Objective To study the relationship among myeloperoxidase(MPO) genetic polymorphism, plasma MPO levels and coronary heart disease. And by evaluating the relationship between MPO and CD11b/CD18 in polymorphonuclear neutrophils (PMNs) cellular membrane, and the effect of MPO inhibitor on the adhesion of PMN to ECV304 cells, we aims to investigate the preliminary mechanism of MPO..Methods We conducted a case-control study of 235 subjects who all underwent coronary angiography. Subjects (n=157) with≥50% stenosis in at least one coronary vessels were defined as CHD . Subjects (n=78) without any stenosis in all coronary vessels were defined as controls. MPO-463 genotyping was performed using PCR and restriction fragment length polymorphism analysis(RFLP). Total plasma MPO levels were measured by ELISA, hs-CRP by immunoturbidimetry, cTnI levels by immunofluorescence. IMA was assayed by the albumin cobalt binding test. And the expression of CD11b/CD18 on the PMNs was measured by the Flow cytometry (FCM).The capacity of PMNs adhesion to ECV304 cells was evaluated by adhesion assay.Results 1. Mean total plasma MPO level was significantly higher in CHD patients (332.05±167.56pg/ml) than that in controls (277.81±142.68pg/ml) (P<0.05). 2. There were three kinds of genetypes of MPO: GG GA AA. The frequencies of the three genetypes were significantly different between CHD groups and controls (P<0.05).
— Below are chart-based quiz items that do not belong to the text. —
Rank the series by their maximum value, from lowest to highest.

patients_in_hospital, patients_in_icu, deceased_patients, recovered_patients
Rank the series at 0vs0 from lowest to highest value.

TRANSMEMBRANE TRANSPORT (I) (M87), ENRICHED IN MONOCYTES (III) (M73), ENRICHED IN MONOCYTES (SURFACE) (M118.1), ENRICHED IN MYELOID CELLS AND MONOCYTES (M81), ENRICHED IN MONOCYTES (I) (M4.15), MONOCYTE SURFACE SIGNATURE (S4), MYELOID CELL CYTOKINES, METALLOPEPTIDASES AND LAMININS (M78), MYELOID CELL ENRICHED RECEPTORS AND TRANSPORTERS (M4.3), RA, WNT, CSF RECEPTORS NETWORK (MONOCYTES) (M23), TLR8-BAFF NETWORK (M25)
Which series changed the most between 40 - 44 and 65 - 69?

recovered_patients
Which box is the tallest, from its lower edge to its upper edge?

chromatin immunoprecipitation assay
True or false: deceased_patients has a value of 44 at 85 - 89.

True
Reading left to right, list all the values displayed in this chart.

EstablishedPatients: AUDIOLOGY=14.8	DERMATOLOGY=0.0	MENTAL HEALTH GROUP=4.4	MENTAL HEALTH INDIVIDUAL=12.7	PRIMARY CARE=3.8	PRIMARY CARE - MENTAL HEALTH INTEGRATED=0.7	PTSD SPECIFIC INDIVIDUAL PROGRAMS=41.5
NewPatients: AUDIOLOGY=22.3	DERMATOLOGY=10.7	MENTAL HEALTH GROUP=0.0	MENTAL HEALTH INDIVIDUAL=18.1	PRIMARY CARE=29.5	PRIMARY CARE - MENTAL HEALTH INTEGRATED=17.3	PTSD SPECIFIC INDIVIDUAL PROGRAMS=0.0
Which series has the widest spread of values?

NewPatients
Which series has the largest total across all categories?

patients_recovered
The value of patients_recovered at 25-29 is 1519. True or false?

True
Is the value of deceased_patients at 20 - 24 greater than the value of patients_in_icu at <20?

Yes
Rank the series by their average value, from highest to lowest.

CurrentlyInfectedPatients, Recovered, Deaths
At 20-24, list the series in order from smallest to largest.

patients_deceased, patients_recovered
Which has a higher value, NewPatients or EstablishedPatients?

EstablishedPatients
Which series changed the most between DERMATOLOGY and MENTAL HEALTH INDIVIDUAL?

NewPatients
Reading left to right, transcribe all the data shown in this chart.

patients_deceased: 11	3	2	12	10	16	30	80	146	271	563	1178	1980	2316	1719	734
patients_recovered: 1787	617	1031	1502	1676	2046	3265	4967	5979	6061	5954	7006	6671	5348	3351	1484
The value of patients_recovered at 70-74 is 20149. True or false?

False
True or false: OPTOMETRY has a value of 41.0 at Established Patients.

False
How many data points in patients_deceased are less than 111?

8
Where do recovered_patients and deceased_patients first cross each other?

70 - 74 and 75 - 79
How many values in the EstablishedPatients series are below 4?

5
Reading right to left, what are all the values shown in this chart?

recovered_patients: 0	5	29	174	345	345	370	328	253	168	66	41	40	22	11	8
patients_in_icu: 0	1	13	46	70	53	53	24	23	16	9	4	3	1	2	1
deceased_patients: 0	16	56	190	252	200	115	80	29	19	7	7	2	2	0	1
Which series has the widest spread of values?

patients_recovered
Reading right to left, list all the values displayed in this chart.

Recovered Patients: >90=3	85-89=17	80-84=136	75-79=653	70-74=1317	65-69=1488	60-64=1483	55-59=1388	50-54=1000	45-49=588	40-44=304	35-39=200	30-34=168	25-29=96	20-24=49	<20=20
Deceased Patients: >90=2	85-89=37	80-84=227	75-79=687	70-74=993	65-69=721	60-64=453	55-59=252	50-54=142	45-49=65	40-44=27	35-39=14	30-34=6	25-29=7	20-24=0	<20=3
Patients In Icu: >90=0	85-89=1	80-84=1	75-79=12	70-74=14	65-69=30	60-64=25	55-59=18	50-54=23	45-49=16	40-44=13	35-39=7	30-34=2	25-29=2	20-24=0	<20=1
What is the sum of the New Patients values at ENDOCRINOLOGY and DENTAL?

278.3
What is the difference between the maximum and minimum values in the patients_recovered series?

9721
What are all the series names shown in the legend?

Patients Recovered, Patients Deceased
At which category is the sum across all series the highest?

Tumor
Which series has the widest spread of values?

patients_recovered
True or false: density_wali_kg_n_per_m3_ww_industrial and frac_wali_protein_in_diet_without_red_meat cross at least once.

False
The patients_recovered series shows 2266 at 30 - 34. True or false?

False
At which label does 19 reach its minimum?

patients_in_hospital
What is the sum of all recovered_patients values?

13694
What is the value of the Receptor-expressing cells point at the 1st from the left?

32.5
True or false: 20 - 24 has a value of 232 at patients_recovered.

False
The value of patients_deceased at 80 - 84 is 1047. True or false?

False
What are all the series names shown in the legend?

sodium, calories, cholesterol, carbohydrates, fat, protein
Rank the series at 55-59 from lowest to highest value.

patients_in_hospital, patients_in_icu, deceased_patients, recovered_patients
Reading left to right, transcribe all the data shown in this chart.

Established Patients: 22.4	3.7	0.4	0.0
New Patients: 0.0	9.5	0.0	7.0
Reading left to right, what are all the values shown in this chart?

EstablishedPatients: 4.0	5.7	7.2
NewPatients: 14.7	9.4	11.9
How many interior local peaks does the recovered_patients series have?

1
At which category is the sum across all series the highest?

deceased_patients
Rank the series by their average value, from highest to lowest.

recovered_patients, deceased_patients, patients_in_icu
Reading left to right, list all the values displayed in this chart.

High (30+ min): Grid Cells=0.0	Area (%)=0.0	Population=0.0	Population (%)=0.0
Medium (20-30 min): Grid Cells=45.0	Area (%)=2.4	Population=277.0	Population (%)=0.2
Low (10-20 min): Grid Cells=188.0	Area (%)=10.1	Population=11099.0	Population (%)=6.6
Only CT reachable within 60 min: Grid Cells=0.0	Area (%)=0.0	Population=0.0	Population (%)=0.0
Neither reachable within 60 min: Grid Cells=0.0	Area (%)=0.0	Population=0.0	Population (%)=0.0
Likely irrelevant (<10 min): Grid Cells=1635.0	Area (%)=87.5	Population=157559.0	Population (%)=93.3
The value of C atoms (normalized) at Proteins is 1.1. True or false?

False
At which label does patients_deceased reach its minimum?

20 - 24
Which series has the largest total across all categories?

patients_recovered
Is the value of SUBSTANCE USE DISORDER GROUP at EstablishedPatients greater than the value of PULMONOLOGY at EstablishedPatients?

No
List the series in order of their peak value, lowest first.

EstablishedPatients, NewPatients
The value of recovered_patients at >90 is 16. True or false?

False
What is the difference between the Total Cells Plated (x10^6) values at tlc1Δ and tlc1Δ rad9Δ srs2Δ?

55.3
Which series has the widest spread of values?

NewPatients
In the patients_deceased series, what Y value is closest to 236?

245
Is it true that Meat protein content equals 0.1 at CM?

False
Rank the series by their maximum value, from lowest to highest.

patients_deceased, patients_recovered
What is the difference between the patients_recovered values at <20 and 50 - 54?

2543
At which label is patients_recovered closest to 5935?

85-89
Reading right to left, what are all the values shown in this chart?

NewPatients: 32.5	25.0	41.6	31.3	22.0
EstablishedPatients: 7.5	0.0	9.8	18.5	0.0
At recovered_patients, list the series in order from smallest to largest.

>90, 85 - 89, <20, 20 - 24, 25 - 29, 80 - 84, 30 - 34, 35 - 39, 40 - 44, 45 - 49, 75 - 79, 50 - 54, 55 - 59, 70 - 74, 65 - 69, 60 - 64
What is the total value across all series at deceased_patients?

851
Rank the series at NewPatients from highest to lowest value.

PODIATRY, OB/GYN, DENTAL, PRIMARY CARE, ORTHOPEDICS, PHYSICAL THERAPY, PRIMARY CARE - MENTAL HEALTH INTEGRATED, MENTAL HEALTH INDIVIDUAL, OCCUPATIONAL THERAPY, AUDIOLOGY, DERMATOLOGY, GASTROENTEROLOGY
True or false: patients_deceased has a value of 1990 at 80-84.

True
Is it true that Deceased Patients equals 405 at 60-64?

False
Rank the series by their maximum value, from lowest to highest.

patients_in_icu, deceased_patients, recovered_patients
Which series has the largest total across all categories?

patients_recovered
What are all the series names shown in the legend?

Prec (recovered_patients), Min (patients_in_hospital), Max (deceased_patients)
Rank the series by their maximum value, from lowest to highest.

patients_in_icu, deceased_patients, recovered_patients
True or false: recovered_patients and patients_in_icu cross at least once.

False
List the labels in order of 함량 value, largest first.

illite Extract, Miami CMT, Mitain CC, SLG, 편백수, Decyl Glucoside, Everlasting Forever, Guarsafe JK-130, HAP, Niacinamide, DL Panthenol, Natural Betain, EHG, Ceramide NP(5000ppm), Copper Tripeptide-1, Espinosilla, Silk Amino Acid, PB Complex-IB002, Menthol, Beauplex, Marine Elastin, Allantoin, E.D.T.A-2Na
Patients with the GG genotype had an increased risk of CAD(odds ratio 4.070, 95%confidence interval 1.472-11.253,P<0.01). In the two groups, the difference of the MPO levels among the three genetypes is significant (P<0.001). In the CHD group, the MPO levels with GG were significantly higher than that in individuals with GA(P=0.007<0.05) and AA(P=0.002<0.05). However, there was no significantly different of MPO levels between individuals with GA and individuals with AA (P=0.661>0.05). 3. Compared with the control group, the adhesion rate between PMN and ECV304 in AMI group was much higher [(47.63±10.16)%vs(8.82±2.63)%,P<0.01] ,and anti-CD11b antibody , MPO inhibitor ABAH(10μM,20μM) can significantly decrease this effect(P<0.05).Conclusions 1.Plasma MPO level is associated with CHD. 2. Polymorphism of MPO correlates with CHD and it may be a possible genetic factor of CHD. Allele G is associated with the MPO level in CHD group. 3. MPO inhibitor ABAH can decrease the adhesion of PMN to ECV304, and it may be a result of its effect on the expression of CD11b.